饥饿是习惯的。早些年独自拼搏时不至于吃不上饭,但忙着忙着就会忘记饭点。这也很像孤独,刚开始是不得已的只想凑合,时间久了便成了麻木。到如今荷包也不是没钱,但一个人
坐在高级餐厅里用餐怎么想怎么傻。
早知如此,还不如娶个寻常家的女子,擅长做饭,会做家务,笑时温柔,不添麻烦,安静写意——只可惜拥有此类特质的良家女子每次都要先和自己谈场恋爱,真是麻烦。
冯简十分厌倦地皱眉。
在把自己婚姻都当成前进道路上的筹码时,他从不觉得会错过什么。年少打工,冯简曾听女工描述陷入爱情中的感觉,用的词语是“只需看他一眼,仿佛整个世界都在顷刻间便被改变”。
——简直太棒了,冯简现在也同样体会到那种人生被瞬时改变的感觉。
黑暗中想到宛云的脸,冯简的脸很难不扭曲。他低低咒骂一声,就要把自己扔到老板椅里,接触到得却是柔软——
趴在桌上睡觉的宛云被巨大的响声惊动。她睡眼朦胧地顺手打开桌灯,眼前却无人。
冯简不察屋内有人,颇为吃惊,连番退后时被宛云带来的那些购物袋绊倒,随后失去平衡在黑暗中摔倒。当看到宛云无辜美艳的脸在灯下亮起,冯简不知道杀妻是不是犯法,但这个念头从下午开始便格外诱人。
宛云眼睛适应了光线也看清来人,如果男人不是坐在地上,那他的样子堪称阴沉。
她忍住笑。“我吓到你了?”伸出手来要拉冯简起来,“还好吗?”
冯简自己站起来,拼命压着气道:“你怎么来我办公——”
后知后觉想起新闻发布会结束,他曾经厉声让宛云在办公室里等自己。然而和何泷谈完话又想着去应付李家长辈,自己居然把这茬忘记。

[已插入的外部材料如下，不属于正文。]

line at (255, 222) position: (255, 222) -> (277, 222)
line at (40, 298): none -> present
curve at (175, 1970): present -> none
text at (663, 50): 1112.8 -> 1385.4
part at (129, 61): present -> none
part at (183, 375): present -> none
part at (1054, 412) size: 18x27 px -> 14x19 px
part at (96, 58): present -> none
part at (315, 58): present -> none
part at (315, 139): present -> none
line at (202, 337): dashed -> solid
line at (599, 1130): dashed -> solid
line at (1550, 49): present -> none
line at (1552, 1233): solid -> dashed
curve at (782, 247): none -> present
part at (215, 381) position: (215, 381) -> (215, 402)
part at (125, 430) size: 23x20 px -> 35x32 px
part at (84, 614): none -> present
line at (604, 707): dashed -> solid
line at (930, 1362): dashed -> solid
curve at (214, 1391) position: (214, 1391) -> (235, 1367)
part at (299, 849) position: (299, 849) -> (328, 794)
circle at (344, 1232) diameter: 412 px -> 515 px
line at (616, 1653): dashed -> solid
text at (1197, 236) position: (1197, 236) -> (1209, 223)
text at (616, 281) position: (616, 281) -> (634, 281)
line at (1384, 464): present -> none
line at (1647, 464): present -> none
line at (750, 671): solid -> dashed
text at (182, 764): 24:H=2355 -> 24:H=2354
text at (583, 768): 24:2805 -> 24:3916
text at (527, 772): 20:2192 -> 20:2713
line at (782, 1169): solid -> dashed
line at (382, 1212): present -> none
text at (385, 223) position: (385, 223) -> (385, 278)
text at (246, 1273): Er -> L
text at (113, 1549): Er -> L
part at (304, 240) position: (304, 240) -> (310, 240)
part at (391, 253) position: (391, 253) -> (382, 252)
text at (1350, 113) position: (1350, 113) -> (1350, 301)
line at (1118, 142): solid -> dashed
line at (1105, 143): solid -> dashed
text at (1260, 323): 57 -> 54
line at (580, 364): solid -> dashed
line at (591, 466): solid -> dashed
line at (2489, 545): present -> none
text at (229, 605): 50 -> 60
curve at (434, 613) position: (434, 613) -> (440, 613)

——也就是说,到现在为止,宛云已经干等自己数个小时。
冯简立马闭嘴。
表面上,他只是再朝宛云厌恶地挑眉,随后不动声色地越过她,自顾自坐回办公桌后的椅子上,好整以暇地收拾桌面文件。
……但其实冯简内心略怕。
也可能是歉意,但可能真是说不出来的更多东西,下意识里,冯简总想尽量先离这个女人远些。
面对忽视,宛云也没动怒。她温和对冯简道:“现在才回来?”
冯简绷着脸点头,不确定这女人目前准备生气还是已经生气,便尽量用平常的口吻道:“抱歉,让你久等。”
宛云淡淡说:“我有些饿了。”
冯简驱车带宛云去餐厅。
他客气地说:“你有什么喜好?”
真的只是客气地问问,宛云随后给他报得几个餐厅大名如雷贯耳而且距离十分之遥远。见冯简一时无语,蹙眉看她。宛云便笑着让他自己拿主意。
冯简从唇边对她露出假笑,然后直接把宛云拉到街边熟悉的茶餐厅。
味道尚可、整洁尚可、清洁尚可,价格尚可。
都是尚可尚可尚可尚可,绝非顶级场所。
冯简实在饿得紧了,只想吃完饭然后赶紧把李大小姐送回去。
进门时,冯简的脸由于下午之事依旧阴沉,还勉强像个疲倦平凡来吃夜宵的下班族,并不引人注目。但茶餐厅里面的人目光越过冯简,都去瞥了眼跟在他身后的某人,而那一瞥完后再以遗憾的目光又仔细地看了眼冯简。
冯简依旧十分不习惯这种注视,再次觉得隐隐胃疼。
肇事者捻着手里油腻腻的菜单,笑道:“我好久都没来这种地方吃饭。”
冯简掂量了下她话里的讽刺意味,又感觉讽刺太轻没掂量出来。随后也就懒得理会,自己要了碗素炒牛河和凉菜。
宛云只点碗醪糟蛋。
冯简面无表情,心想果真是大小姐,大概吃不惯这些食物,也不再相劝。